= CONSEGNA =
Estrai dai record qui sotto ogni riga che contiene la parola "watch". Conta la differenza tra maiuscole e minuscole.

++++++++

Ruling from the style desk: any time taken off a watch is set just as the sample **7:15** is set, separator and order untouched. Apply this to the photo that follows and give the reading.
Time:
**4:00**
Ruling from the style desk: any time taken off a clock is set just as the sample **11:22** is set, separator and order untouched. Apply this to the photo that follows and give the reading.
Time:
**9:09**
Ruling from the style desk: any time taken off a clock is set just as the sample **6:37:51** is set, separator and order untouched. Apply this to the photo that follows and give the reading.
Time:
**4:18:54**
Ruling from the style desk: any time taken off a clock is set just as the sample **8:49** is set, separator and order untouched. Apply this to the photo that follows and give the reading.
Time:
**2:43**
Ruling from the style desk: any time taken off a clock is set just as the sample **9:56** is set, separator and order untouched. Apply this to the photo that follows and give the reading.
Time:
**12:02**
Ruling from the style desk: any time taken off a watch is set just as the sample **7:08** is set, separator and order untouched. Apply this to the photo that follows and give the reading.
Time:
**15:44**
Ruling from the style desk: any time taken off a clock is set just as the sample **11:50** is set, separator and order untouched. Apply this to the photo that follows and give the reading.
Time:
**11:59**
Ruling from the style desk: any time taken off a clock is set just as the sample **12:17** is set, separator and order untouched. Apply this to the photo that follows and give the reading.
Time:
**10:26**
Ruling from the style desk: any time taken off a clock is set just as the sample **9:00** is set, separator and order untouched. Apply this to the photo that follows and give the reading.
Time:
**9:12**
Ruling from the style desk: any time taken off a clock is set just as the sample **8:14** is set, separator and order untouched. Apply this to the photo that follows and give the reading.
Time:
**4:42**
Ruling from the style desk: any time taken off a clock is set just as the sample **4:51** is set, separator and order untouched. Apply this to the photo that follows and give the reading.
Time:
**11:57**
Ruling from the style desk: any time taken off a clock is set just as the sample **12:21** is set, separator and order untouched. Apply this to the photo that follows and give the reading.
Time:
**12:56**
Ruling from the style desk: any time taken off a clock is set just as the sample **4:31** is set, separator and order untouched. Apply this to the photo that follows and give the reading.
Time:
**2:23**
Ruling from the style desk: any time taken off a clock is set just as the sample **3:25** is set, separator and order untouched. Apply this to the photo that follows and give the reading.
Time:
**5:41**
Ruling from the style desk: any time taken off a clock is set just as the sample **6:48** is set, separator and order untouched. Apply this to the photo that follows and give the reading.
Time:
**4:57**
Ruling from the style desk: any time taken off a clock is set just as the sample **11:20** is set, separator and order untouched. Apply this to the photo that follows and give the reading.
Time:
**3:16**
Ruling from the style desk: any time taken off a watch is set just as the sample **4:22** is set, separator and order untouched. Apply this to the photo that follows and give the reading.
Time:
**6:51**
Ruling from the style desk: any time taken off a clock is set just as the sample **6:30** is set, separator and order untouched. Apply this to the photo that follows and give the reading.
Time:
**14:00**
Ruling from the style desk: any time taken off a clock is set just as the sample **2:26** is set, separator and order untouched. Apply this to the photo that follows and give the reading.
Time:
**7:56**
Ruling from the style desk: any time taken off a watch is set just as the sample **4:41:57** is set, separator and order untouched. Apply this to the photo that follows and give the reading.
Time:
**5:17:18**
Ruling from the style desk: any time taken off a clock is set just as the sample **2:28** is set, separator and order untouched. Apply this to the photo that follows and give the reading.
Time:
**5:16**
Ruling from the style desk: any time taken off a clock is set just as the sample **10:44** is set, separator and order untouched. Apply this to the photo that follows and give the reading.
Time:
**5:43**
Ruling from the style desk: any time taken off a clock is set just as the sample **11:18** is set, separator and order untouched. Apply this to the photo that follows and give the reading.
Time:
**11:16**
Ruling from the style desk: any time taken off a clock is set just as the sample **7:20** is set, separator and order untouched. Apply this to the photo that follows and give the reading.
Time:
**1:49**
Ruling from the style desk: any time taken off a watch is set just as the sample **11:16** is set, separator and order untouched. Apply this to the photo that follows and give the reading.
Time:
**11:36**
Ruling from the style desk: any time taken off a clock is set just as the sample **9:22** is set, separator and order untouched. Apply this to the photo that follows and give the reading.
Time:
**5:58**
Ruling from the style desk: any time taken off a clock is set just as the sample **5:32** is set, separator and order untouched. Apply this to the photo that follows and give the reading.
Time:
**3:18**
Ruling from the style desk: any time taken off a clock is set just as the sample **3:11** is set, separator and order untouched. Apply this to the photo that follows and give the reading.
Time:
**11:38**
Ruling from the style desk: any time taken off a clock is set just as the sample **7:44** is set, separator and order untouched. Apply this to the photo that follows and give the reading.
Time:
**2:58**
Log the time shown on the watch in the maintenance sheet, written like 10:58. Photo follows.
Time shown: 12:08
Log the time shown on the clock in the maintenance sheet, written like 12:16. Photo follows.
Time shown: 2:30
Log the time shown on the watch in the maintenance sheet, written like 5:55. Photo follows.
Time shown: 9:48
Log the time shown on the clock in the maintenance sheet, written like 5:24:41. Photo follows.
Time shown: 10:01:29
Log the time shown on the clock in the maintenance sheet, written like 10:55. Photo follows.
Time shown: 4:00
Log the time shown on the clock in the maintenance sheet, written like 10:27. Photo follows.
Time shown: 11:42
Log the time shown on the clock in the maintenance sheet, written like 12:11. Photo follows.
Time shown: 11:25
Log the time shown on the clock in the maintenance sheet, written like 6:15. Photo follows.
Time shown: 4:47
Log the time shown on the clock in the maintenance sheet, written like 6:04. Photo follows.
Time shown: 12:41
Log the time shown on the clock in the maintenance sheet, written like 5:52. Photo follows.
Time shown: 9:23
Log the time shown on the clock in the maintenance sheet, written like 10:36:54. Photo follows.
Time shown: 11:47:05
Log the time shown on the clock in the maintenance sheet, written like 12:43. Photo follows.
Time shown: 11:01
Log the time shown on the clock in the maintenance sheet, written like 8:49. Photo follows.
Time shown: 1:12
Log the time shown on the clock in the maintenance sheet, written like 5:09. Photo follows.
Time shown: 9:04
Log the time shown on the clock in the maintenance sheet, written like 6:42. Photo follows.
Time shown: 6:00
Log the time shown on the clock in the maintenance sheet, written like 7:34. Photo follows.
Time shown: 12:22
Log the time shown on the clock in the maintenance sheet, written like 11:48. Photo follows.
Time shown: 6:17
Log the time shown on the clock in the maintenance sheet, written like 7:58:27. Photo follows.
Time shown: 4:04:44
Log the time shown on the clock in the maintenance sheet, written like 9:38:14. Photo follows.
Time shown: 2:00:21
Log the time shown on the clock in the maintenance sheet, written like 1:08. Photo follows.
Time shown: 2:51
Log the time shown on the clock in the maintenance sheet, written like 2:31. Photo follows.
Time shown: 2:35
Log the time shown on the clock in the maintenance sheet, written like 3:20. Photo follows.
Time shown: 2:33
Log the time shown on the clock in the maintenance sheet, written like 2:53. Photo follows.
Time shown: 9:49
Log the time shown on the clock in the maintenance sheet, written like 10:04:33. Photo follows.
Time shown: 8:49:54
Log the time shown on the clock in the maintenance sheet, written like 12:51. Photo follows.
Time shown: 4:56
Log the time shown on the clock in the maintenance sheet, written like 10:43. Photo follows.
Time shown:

++++++++

= SOLUZIONE =
Ruling from the style desk: any time taken off a watch is set just as the sample **7:15** is set, separator and order untouched. Apply this to the photo that follows and give the reading.
Ruling from the style desk: any time taken off a watch is set just as the sample **7:08** is set, separator and order untouched. Apply this to the photo that follows and give the reading.
Ruling from the style desk: any time taken off a watch is set just as the sample **4:22** is set, separator and order untouched. Apply this to the photo that follows and give the reading.
Ruling from the style desk: any time taken off a watch is set just as the sample **4:41:57** is set, separator and order untouched. Apply this to the photo that follows and give the reading.
Ruling from the style desk: any time taken off a watch is set just as the sample **11:16** is set, separator and order untouched. Apply this to the photo that follows and give the reading.
Log the time shown on the watch in the maintenance sheet, written like 10:58. Photo follows.
Log the time shown on the watch in the maintenance sheet, written like 5:55. Photo follows.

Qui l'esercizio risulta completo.